#### INSTRUCTION
Can you format the material as a numbered list, starting at its first line and ending at the line containing "64 624 2 2 - 2.1", with any blank lines left out?

── LISTED ENTRIES ──

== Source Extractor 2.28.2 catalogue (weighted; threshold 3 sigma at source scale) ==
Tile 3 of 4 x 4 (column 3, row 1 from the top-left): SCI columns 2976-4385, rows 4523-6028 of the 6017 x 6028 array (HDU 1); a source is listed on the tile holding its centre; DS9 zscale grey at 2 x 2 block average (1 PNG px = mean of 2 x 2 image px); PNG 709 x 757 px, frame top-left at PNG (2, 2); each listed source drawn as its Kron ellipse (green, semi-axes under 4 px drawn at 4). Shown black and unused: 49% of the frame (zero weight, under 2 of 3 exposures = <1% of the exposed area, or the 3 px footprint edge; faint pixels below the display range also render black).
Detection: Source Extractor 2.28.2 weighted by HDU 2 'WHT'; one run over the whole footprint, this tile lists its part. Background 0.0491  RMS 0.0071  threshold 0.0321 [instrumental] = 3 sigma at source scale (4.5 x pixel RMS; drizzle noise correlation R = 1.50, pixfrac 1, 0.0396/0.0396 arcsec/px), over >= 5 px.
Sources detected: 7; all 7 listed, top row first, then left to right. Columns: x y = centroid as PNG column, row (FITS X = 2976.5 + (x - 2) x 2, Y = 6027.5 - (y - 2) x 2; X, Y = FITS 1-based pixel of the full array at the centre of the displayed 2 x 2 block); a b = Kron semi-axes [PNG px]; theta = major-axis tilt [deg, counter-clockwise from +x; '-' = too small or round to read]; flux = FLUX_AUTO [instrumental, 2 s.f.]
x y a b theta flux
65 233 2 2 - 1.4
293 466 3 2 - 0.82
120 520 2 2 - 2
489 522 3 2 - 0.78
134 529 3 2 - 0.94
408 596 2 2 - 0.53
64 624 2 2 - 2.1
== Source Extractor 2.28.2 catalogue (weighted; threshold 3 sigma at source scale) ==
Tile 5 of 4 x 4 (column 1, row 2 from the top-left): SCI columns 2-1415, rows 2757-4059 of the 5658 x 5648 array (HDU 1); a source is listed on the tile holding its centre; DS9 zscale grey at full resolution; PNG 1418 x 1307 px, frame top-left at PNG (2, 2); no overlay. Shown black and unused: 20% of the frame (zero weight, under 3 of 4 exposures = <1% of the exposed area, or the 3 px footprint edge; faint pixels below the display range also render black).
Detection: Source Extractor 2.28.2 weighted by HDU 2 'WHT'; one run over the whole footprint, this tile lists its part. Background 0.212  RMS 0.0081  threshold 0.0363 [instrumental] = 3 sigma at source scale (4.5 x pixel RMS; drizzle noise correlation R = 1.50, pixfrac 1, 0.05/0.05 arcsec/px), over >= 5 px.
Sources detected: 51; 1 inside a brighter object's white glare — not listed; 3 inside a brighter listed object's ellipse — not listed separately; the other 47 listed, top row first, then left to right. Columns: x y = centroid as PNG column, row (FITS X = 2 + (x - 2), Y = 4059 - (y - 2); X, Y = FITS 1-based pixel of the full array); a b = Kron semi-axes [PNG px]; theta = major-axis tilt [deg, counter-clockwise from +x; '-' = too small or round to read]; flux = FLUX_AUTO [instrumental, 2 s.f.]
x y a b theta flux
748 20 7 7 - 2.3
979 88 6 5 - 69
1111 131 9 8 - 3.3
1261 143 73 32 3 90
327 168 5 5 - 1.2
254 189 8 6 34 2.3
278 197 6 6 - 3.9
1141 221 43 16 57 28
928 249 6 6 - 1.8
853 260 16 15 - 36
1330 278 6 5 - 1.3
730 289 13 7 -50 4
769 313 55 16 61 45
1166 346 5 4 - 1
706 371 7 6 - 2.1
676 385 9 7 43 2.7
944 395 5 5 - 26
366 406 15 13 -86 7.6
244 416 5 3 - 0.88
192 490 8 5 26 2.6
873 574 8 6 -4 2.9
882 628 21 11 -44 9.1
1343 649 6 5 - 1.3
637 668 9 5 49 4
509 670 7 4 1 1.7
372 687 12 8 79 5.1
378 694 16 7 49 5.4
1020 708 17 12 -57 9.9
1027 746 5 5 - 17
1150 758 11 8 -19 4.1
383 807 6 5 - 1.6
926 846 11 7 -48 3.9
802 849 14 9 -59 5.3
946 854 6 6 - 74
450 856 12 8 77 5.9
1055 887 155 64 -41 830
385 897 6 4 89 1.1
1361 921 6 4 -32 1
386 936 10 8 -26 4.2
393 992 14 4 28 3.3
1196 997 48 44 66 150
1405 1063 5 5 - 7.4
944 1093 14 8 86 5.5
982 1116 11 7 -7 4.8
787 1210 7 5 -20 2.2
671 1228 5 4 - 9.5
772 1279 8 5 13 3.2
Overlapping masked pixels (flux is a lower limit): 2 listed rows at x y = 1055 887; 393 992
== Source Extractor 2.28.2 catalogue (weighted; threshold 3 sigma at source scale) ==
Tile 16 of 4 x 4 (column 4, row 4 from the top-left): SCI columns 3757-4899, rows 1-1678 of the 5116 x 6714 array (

───

#### OUTPUT OF THE TASK
1. == Source Extractor 2.28.2 catalogue (weighted; threshold 3 sigma at source scale) ==
2. Tile 3 of 4 x 4 (column 3, row 1 from the top-left): SCI columns 2976-4385, rows 4523-6028 of the 6017 x 6028 array (HDU 1); a source is listed on the tile holding its centre; DS9 zscale grey at 2 x 2 block average (1 PNG px = mean of 2 x 2 image px); PNG 709 x 757 px, frame top-left at PNG (2, 2); each listed source drawn as its Kron ellipse (green, semi-axes under 4 px drawn at 4). Shown black and unused: 49% of the frame (zero weight, under 2 of 3 exposures = <1% of the exposed area, or the 3 px footprint edge; faint pixels below the display range also render black).
3. Detection: Source Extractor 2.28.2 weighted by HDU 2 'WHT'; one run over the whole footprint, this tile lists its part. Background 0.0491  RMS 0.0071  threshold 0.0321 [instrumental] = 3 sigma at source scale (4.5 x pixel RMS; drizzle noise correlation R = 1.50, pixfrac 1, 0.0396/0.0396 arcsec/px), over >= 5 px.
4. Sources detected: 7; all 7 listed, top row first, then left to right. Columns: x y = centroid as PNG column, row (FITS X = 2976.5 + (x - 2) x 2, Y = 6027.5 - (y - 2) x 2; X, Y = FITS 1-based pixel of the full array at the centre of the displayed 2 x 2 block); a b = Kron semi-axes [PNG px]; theta = major-axis tilt [deg, counter-clockwise from +x; '-' = too small or round to read]; flux = FLUX_AUTO [instrumental, 2 s.f.]
5. x y a b theta flux
6. 65 233 2 2 - 1.4
7. 293 466 3 2 - 0.82
8. 120 520 2 2 - 2
9. 489 522 3 2 - 0.78
10. 134 529 3 2 - 0.94
11. 408 596 2 2 - 0.53
12. 64 624 2 2 - 2.1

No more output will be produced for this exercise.